Antes de que caiga el sol cruzamos la ruta para visitar una población aborigen. Son poquitas casas; quedan algunos pedazos de paredes de adobe, algún techo vivo… Pero viven en casas de material; las de adobe eran más frescas, y cálidas en invierno, pero ya se acostumbraron. Cruzamos pocas palabras, preguntamos mucho, algunos chicos se acercan, pero no mucho, y nos miran. También una o dos mujeres. Abrimos un pan dulce y convidamos; todos aceptan, y sostienen sus porciones por largo rato en sus manos, mientras nos miran. Nadie acepta mate, nos dice uno que lo toman dulce. Lo tomamos entre los cuatro. Oscurece, apresuramos las últimas cebadas, y volvemos a la estación de tren.
El pueblo no tiene electricidad. Prenden un generador por un rato, un poco para llenar el tanque de agua, otro poco para dar luz. Armamos las carpas para no sufrir los mosquitos, y nos vamos a dormir temprano. En medio de la noche se escuchan ruidos. Pasos. Naio piensa que es un gendarme, se asoma y nada. Se oye como si revolvieran las alforjas. Naio tose bien fuerte, como para espantar a quien fuera.

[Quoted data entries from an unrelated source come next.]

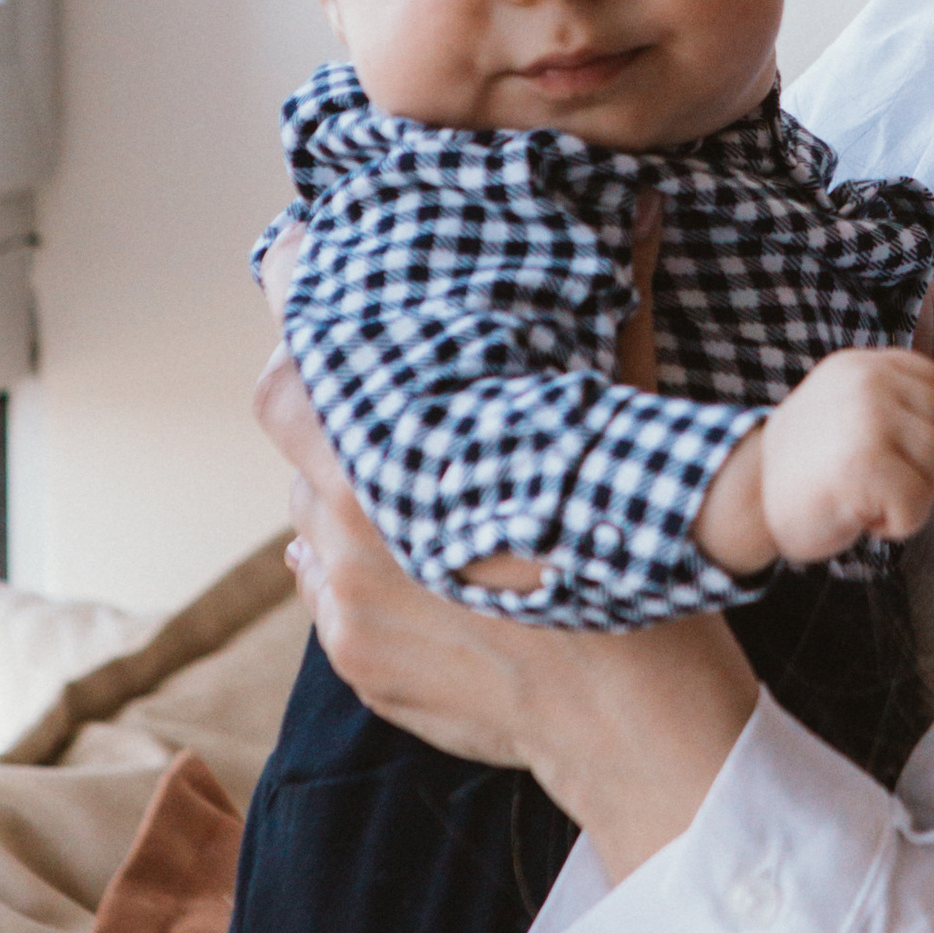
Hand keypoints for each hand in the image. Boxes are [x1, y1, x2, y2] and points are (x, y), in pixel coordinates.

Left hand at [255, 349, 759, 873]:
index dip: (294, 356)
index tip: (312, 328)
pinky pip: (334, 602)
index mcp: (400, 463)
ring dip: (356, 523)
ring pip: (314, 535)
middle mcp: (352, 534)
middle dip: (349, 450)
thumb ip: (612, 323)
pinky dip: (369, 586)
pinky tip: (438, 589)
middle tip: (413, 448)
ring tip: (435, 528)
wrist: (636, 720)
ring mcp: (348, 608)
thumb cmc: (635, 563)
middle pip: (305, 464)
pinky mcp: (358, 666)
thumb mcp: (619, 428)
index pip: (288, 392)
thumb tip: (645, 212)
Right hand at [697, 347, 933, 574]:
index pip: (933, 382)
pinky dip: (896, 524)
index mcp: (862, 364)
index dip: (921, 426)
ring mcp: (869, 418)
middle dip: (922, 465)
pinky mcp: (867, 463)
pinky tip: (860, 515)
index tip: (883, 449)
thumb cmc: (805, 469)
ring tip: (866, 496)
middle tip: (874, 482)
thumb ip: (889, 401)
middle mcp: (868, 380)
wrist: (746, 501)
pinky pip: (916, 504)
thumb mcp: (845, 409)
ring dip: (911, 496)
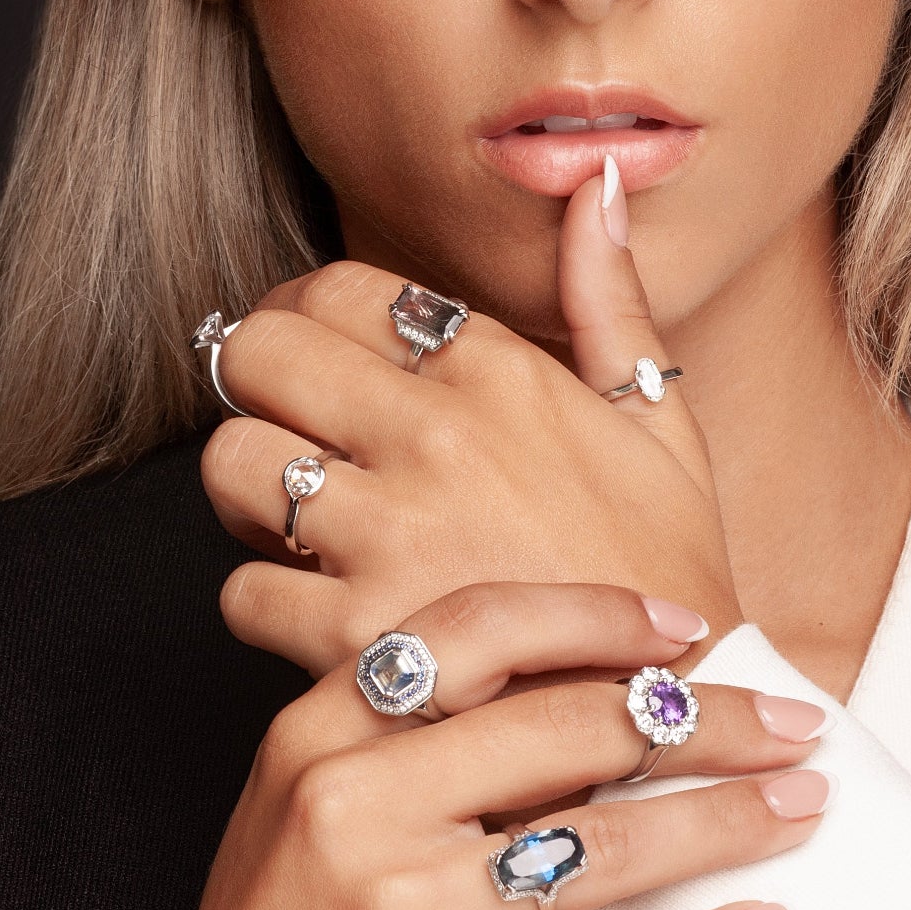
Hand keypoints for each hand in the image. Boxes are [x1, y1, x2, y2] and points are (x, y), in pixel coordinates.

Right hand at [192, 580, 826, 909]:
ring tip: (801, 808)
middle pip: (570, 729)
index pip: (477, 628)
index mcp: (321, 734)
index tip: (689, 627)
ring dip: (728, 823)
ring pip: (610, 845)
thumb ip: (409, 735)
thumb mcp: (306, 800)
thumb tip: (593, 689)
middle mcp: (359, 807)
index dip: (598, 615)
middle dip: (706, 721)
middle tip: (795, 721)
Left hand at [201, 169, 737, 672]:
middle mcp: (433, 436)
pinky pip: (240, 589)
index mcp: (498, 373)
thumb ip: (611, 298)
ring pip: (230, 463)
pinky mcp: (358, 635)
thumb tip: (599, 183)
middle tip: (280, 422)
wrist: (680, 726)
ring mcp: (388, 535)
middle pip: (258, 352)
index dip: (302, 314)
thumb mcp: (661, 422)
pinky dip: (260, 600)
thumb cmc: (667, 577)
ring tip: (289, 518)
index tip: (309, 354)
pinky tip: (310, 606)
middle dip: (252, 381)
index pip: (338, 289)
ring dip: (244, 491)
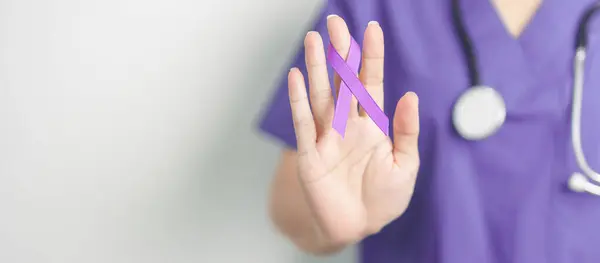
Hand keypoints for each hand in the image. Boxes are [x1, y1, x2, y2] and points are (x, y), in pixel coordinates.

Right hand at [287, 15, 419, 245]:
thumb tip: (410, 95)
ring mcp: (327, 138)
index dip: (371, 57)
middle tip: (335, 23)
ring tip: (312, 40)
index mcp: (372, 126)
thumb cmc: (384, 198)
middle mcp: (347, 125)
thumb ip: (405, 130)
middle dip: (340, 53)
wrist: (359, 227)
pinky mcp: (311, 155)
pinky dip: (299, 101)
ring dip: (315, 68)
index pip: (371, 84)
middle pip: (342, 82)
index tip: (372, 29)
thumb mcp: (405, 165)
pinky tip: (296, 77)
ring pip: (320, 96)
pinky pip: (304, 124)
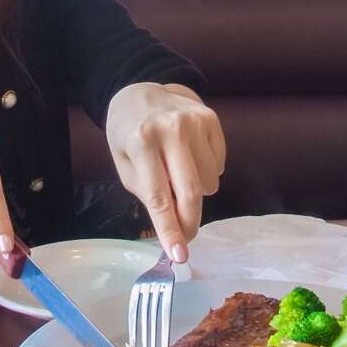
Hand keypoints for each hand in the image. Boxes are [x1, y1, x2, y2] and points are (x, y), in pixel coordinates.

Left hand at [106, 83, 225, 262]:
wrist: (140, 93)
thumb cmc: (128, 136)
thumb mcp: (126, 166)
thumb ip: (149, 194)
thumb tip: (175, 230)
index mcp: (141, 142)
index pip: (158, 196)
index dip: (169, 229)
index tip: (179, 254)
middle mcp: (170, 129)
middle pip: (190, 192)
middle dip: (190, 223)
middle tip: (186, 237)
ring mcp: (194, 122)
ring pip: (209, 182)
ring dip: (196, 192)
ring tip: (178, 175)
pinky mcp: (211, 119)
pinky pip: (219, 165)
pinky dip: (206, 172)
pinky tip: (189, 158)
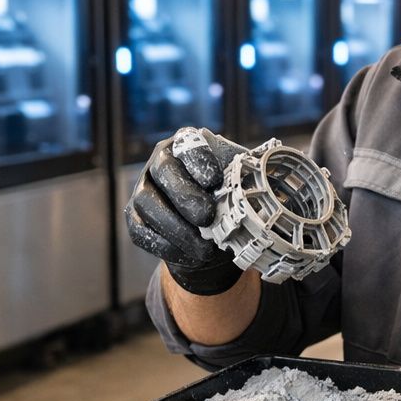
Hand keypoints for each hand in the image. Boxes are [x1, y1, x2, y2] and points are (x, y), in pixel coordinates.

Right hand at [125, 127, 247, 294]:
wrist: (211, 232)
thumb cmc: (228, 198)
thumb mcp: (240, 184)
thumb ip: (246, 180)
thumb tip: (264, 181)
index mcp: (187, 145)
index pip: (188, 144)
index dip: (199, 161)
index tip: (215, 181)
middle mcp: (160, 162)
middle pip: (164, 171)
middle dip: (186, 196)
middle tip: (208, 218)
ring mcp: (143, 190)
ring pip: (148, 204)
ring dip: (177, 229)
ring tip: (204, 248)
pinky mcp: (135, 218)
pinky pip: (142, 232)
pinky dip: (166, 247)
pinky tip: (191, 256)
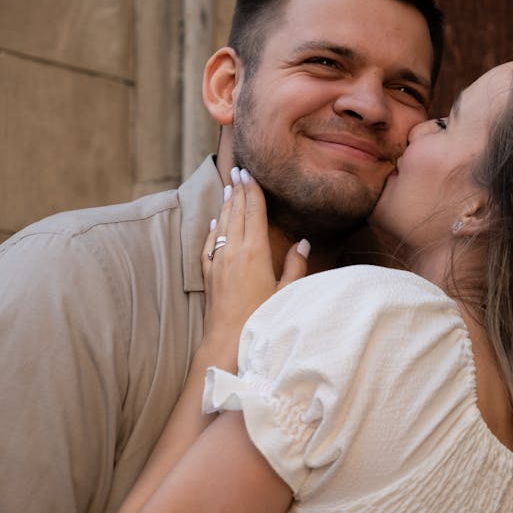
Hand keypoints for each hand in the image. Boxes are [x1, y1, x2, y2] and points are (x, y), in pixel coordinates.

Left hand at [202, 166, 308, 345]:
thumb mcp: (287, 293)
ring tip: (229, 188)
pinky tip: (215, 222)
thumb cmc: (261, 319)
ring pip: (222, 225)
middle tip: (238, 170)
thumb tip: (303, 243)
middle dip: (239, 190)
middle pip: (237, 213)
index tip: (250, 173)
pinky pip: (209, 245)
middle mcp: (234, 252)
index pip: (254, 212)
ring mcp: (218, 262)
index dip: (253, 191)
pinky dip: (213, 230)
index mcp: (256, 252)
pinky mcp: (209, 275)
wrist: (227, 342)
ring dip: (226, 205)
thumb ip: (295, 265)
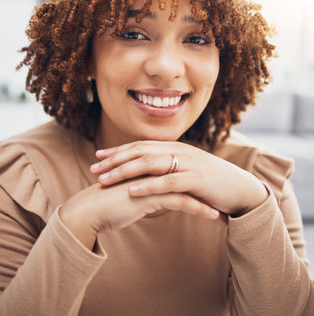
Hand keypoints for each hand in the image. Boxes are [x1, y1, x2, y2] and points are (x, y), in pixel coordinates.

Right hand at [60, 173, 222, 250]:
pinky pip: (181, 201)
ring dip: (209, 202)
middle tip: (224, 201)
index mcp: (148, 168)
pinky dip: (200, 209)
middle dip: (207, 191)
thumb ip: (143, 191)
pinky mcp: (150, 195)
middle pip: (188, 177)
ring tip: (224, 214)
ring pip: (188, 188)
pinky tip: (214, 217)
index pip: (179, 172)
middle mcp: (152, 170)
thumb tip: (156, 197)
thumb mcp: (129, 195)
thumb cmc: (105, 205)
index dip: (195, 184)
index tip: (210, 195)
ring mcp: (152, 181)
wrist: (86, 212)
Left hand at [91, 140, 267, 217]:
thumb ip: (169, 168)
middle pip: (140, 151)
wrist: (240, 189)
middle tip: (93, 169)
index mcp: (175, 147)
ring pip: (149, 163)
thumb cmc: (211, 183)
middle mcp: (179, 150)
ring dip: (124, 171)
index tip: (99, 156)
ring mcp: (188, 163)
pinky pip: (167, 181)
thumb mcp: (187, 171)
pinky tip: (130, 191)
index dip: (118, 150)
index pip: (141, 145)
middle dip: (115, 160)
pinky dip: (147, 185)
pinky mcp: (196, 179)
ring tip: (104, 180)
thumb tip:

Vuelven los ruidos, como de pezuñas, entre las bicis que están ahí nomás de donde estamos. Naio vuelve a toser y echa un grito para espantar a un perro o algo así. Las pezuñas se alejan. Al rato, ruidos de nuevo. Naio se levanta, abre el cierre de la carpa y se asoma. Nada.
El despertador no suena, o eso parece, a no ser que nadie lo haya escuchado. Nos levantamos cuando el sol ya es imposible. Nos dicen que los ruidos deben haber sido los muertos. Un poco huele a diversión de ellos. Pasamos el almuerzo ahí y partimos a la tardecita. Hacemos poco, 25 kilómetros, y cruzamos en el camino un cartelito que indica que estamos en la ruta nacional N° 81, y entrando a la provincia de Salta.

4 comentarios:

Anónimo dijo...

Naio!!, como siempre muy buen relato...
Se ve que hay otro mundo allá afuera!!
Un Abrazo
Carlon.

Anónimo dijo...

Qué duro que fué Formosa¡¡¡Me lo imaginé cuando Carla me llamó desde Gral.Güemes y miré en el mapa el camino que iban a hacer. Felicitaciones¡¡¡Besos a los cuatro¡
Adriana

Anónimo dijo...

¡¡¡¡¡¡¡¡¡¡¡ Ni los muertos ni los mosquitos pueden contra ese escudo transparente que lleva cada uno !!!!!!!!!!

qué lindo qué lindo qué lindo.
(me hicieron llorar)
d.

sebasfuentes dijo...

Qué buen relato, lo cuentan tan apasionadamente que se siente, espero Salta los reciba tan bien como Formosa. Abrazos!